4 OCB2d 54 (BCB 2011) 17 Dated: October 6, 2011 New York, New York MARLENE A. GOLD CHAIR GEORGE NICOLAU MEMBER CAROL A. WITTENBERG MEMBER M. DAVID ZURNDORFER MEMBER PAMELA S. SILVERBLATT MEMBER CHARLES MOERDLER MEMBER PETER B. PEPPER MEMBER
NOTICE TO ALL EMPLOYEES PURSUANT TO THE DECISION AND ORDER OF THE BOARD OF COLLECTIVE BARGAINING OF THE CITY OF NEW YORK and in order to effectuate the policies of the NEW YORK CITY COLLECTIVE BARGAINING LAW We hereby notify: That the Board of Collective Bargaining has issued, UFT, L. 2, 4 OCB2d 54 (BCB 2011), in final determination of the Improper Practice Proceeding between the United Federation of Teachers, Local 2, AFL-CIO, and the City of New York.
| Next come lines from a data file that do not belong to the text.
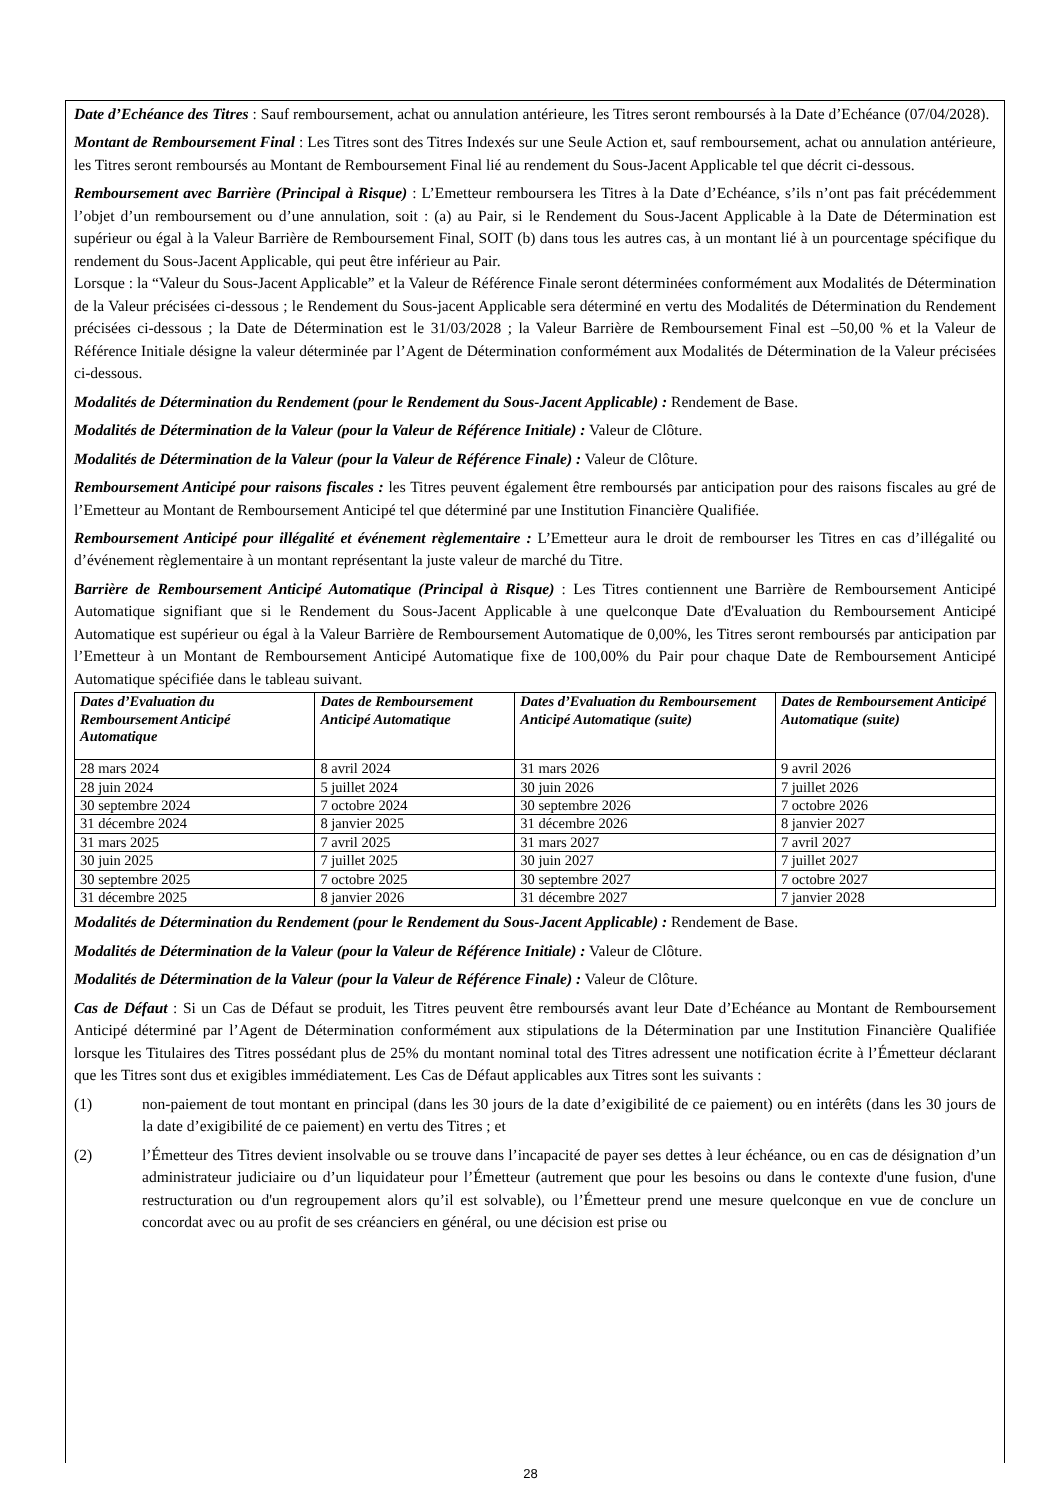Date d’Echéance des Titres : Sauf remboursement, achat ou annulation antérieure, les Titres seront remboursés à la Date d’Echéance (07/04/2028).
Montant de Remboursement Final : Les Titres sont des Titres Indexés sur une Seule Action et, sauf remboursement, achat ou annulation antérieure, les Titres seront remboursés au Montant de Remboursement Final lié au rendement du Sous-Jacent Applicable tel que décrit ci-dessous.
Remboursement avec Barrière (Principal à Risque) : L’Emetteur remboursera les Titres à la Date d’Echéance, s’ils n’ont pas fait précédemment l’objet d’un remboursement ou d’une annulation, soit : (a) au Pair, si le Rendement du Sous-Jacent Applicable à la Date de Détermination est supérieur ou égal à la Valeur Barrière de Remboursement Final, SOIT (b) dans tous les autres cas, à un montant lié à un pourcentage spécifique du rendement du Sous-Jacent Applicable, qui peut être inférieur au Pair.
Lorsque : la “Valeur du Sous-Jacent Applicable” et la Valeur de Référence Finale seront déterminées conformément aux Modalités de Détermination de la Valeur précisées ci-dessous ; le Rendement du Sous-jacent Applicable sera déterminé en vertu des Modalités de Détermination du Rendement précisées ci-dessous ; la Date de Détermination est le 31/03/2028 ; la Valeur Barrière de Remboursement Final est –50,00 % et la Valeur de Référence Initiale désigne la valeur déterminée par l’Agent de Détermination conformément aux Modalités de Détermination de la Valeur précisées ci-dessous.
Modalités de Détermination du Rendement (pour le Rendement du Sous-Jacent Applicable) : Rendement de Base.
Modalités de Détermination de la Valeur (pour la Valeur de Référence Initiale) : Valeur de Clôture.
Modalités de Détermination de la Valeur (pour la Valeur de Référence Finale) : Valeur de Clôture.
Remboursement Anticipé pour raisons fiscales : les Titres peuvent également être remboursés par anticipation pour des raisons fiscales au gré de l’Emetteur au Montant de Remboursement Anticipé tel que déterminé par une Institution Financière Qualifiée.
Remboursement Anticipé pour illégalité et événement règlementaire : L’Emetteur aura le droit de rembourser les Titres en cas d’illégalité ou d’événement règlementaire à un montant représentant la juste valeur de marché du Titre.
Barrière de Remboursement Anticipé Automatique (Principal à Risque) : Les Titres contiennent une Barrière de Remboursement Anticipé Automatique signifiant que si le Rendement du Sous-Jacent Applicable à une quelconque Date d'Evaluation du Remboursement Anticipé Automatique est supérieur ou égal à la Valeur Barrière de Remboursement Automatique de 0,00%, les Titres seront remboursés par anticipation par l’Emetteur à un Montant de Remboursement Anticipé Automatique fixe de 100,00% du Pair pour chaque Date de Remboursement Anticipé Automatique spécifiée dans le tableau suivant.
| Dates d’Evaluation du Remboursement Anticipé Automatique | Dates de Remboursement Anticipé Automatique | Dates d’Evaluation du Remboursement Anticipé Automatique (suite) | Dates de Remboursement Anticipé Automatique (suite) |
| --- | --- | --- | --- |
| 28 mars 2024 | 8 avril 2024 | 31 mars 2026 | 9 avril 2026 |
| 28 juin 2024 | 5 juillet 2024 | 30 juin 2026 | 7 juillet 2026 |
| 30 septembre 2024 | 7 octobre 2024 | 30 septembre 2026 | 7 octobre 2026 |
| 31 décembre 2024 | 8 janvier 2025 | 31 décembre 2026 | 8 janvier 2027 |
| 31 mars 2025 | 7 avril 2025 | 31 mars 2027 | 7 avril 2027 |
| 30 juin 2025 | 7 juillet 2025 | 30 juin 2027 | 7 juillet 2027 |
| 30 septembre 2025 | 7 octobre 2025 | 30 septembre 2027 | 7 octobre 2027 |
| 31 décembre 2025 | 8 janvier 2026 | 31 décembre 2027 | 7 janvier 2028 |
Modalités de Détermination du Rendement (pour le Rendement du Sous-Jacent Applicable) : Rendement de Base.
Modalités de Détermination de la Valeur (pour la Valeur de Référence Initiale) : Valeur de Clôture.
Modalités de Détermination de la Valeur (pour la Valeur de Référence Finale) : Valeur de Clôture.
Cas de Défaut : Si un Cas de Défaut se produit, les Titres peuvent être remboursés avant leur Date d’Echéance au Montant de Remboursement Anticipé déterminé par l’Agent de Détermination conformément aux stipulations de la Détermination par une Institution Financière Qualifiée lorsque les Titulaires des Titres possédant plus de 25% du montant nominal total des Titres adressent une notification écrite à l’Émetteur déclarant que les Titres sont dus et exigibles immédiatement. Les Cas de Défaut applicables aux Titres sont les suivants :
(1) non-paiement de tout montant en principal (dans les 30 jours de la date d’exigibilité de ce paiement) ou en intérêts (dans les 30 jours de la date d’exigibilité de ce paiement) en vertu des Titres ; et
(2) l’Émetteur des Titres devient insolvable ou se trouve dans l’incapacité de payer ses dettes à leur échéance, ou en cas de désignation d’un administrateur judiciaire ou d’un liquidateur pour l’Émetteur (autrement que pour les besoins ou dans le contexte d'une fusion, d'une restructuration ou d'un regroupement alors qu’il est solvable), ou l’Émetteur prend une mesure quelconque en vue de conclure un concordat avec ou au profit de ses créanciers en général, ou une décision est prise ou
28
Pursuant to the powers vested in the Board of Collective Bargaining by the New York City Collective Bargaining Law, it is hereby: ORDERED, that the Verified Improper Practice Petition filed by the United Federation of Teachers, Local 2, AFL-CIO, docketed as BCB-2916-10, be, and the same hereby is, granted; and it is further ORDERED, that the City of New York rescind the second and third sentences of the October 13, 2010, memorandum issued by the Chief Administrative Law Judge of the New York City Taxi and Limousine Commission to the Hearing Officers (Per Session) in the Appeals Unit of the New York City Taxi and Limousine Commission; and it is further ORDERED, that the City of New York restore the work hours of the Hearing Officers (Per Session) in the Appeals Unit of the New York City Taxi and Limousine Commission as they
existed at the time of the Unions certificationthat is the ability to work between one and eleven hours per work day (to the extent permitted by the hours of operation); and it is further ORDERED, that the City of New York cease and desist from unilaterally changing the work hours of Hearing Officers (Per Session) in the Appeals Unit of the New York City Taxi and Limousine Commission until such time as the parties reach negotiated agreement or exhaust the statutory impasse procedures; and it is further ORDERED, that the parties provide, at the Boards request, information regarding financial loss to Hearing Officers (Per Session) as the Board will retain jurisdiction to determine any possible financial remedy at a later date. New York City Taxi and Limousine Commission (Department) Dated: _________ Posted by: _______________________________________ (Title) This Notice must remain conspicuously posted for 30 consecutive days from the date of posting, and must not be altered, defaced, or covered by any other material.